Manitoba should remove deadline for pursuing Indigenous land claims in new bill: AMC
Government's actions disingenuous when reconciliation should be a priority, Assembly of Manitoba Chiefs says
The Assembly of Manitoba Chiefs says the province should have used a new bill to fix a law that it says restricts Indigenous people from addressing historical injustices.
If passed, Bill 51 will continue to demand any claims based on Aboriginal and treaty rights affirmed by the constitution must be commenced in court within 30 years of the act or omission taking place.
AMC Grand Chief Arlen Dumas said no First Nations groups were consulted before the province tabled the new bill — which maintains the same limitation period as the previous legislation — on Monday.

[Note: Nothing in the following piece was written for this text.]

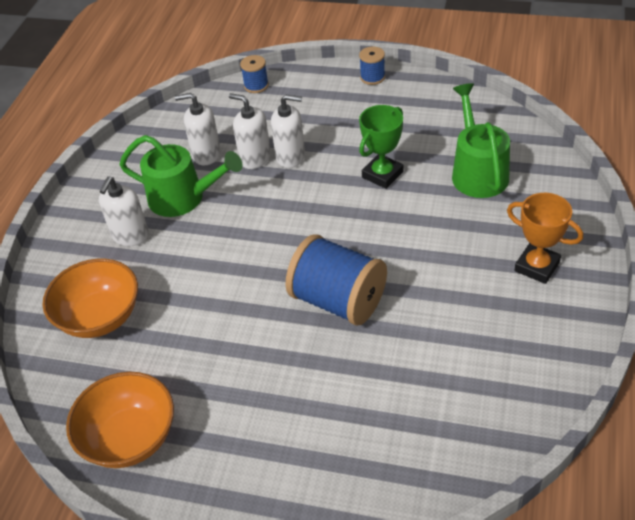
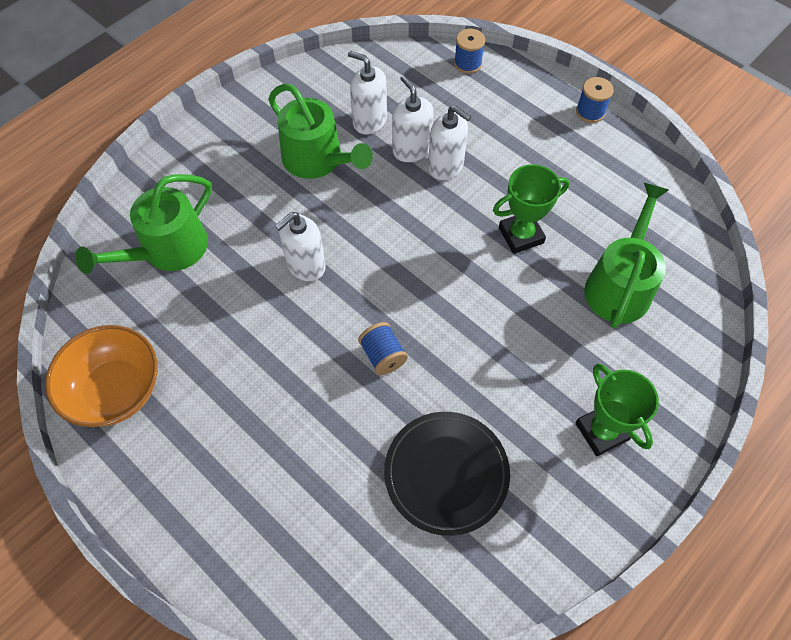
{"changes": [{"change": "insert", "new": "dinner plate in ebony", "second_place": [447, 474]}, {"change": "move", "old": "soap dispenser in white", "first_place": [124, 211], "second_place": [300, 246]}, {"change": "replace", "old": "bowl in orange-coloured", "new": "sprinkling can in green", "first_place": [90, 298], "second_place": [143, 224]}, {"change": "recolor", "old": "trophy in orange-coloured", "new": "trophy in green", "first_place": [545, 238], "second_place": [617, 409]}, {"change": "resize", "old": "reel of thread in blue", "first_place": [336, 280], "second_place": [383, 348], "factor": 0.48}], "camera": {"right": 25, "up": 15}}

He called for the removal of limitations when Indigenous people are trying to correct historical wrongs.
"It's totally disingenuous to conversations that we're trying to have in regards to reconciliation, wanting to try and correct past and historical injustices," he said.
Falling short on reconciliation: AMC
Dumas said the lack of consultation is an affront to the government's commitment to reconciliation with First Nations peoples.
The AMC said other provinces, such as Saskatchewan and Ontario, do not have limitation periods for Indigenous land claims.
Liberal Leader Dougald Lamont called on the government to withdraw the bill and remove limitations entirely from these land claims.
The government's bill also sets a single limitation period for other civil claims of two years, which begins to run from the day the claim is discovered. Justice Minister Cameron Friesen said he wanted virtually all legal actions to have the same two-year limitation period.
"We have been slow in Manitoba to make changes to this where almost every other jurisdiction has sought to harmonize its rules better," Friesen told reporters.
NDP justice critic Nahanni Fontaine questioned the value of making some limitation periods stricter.
"What if I only found out 2½ years after, and I'm no longer allowed to [pursue legal action]?" she said. "I think it's quite problematic."
Fontaine argued the bill would make it harder for Manitobans to seek justice from corporations and governments.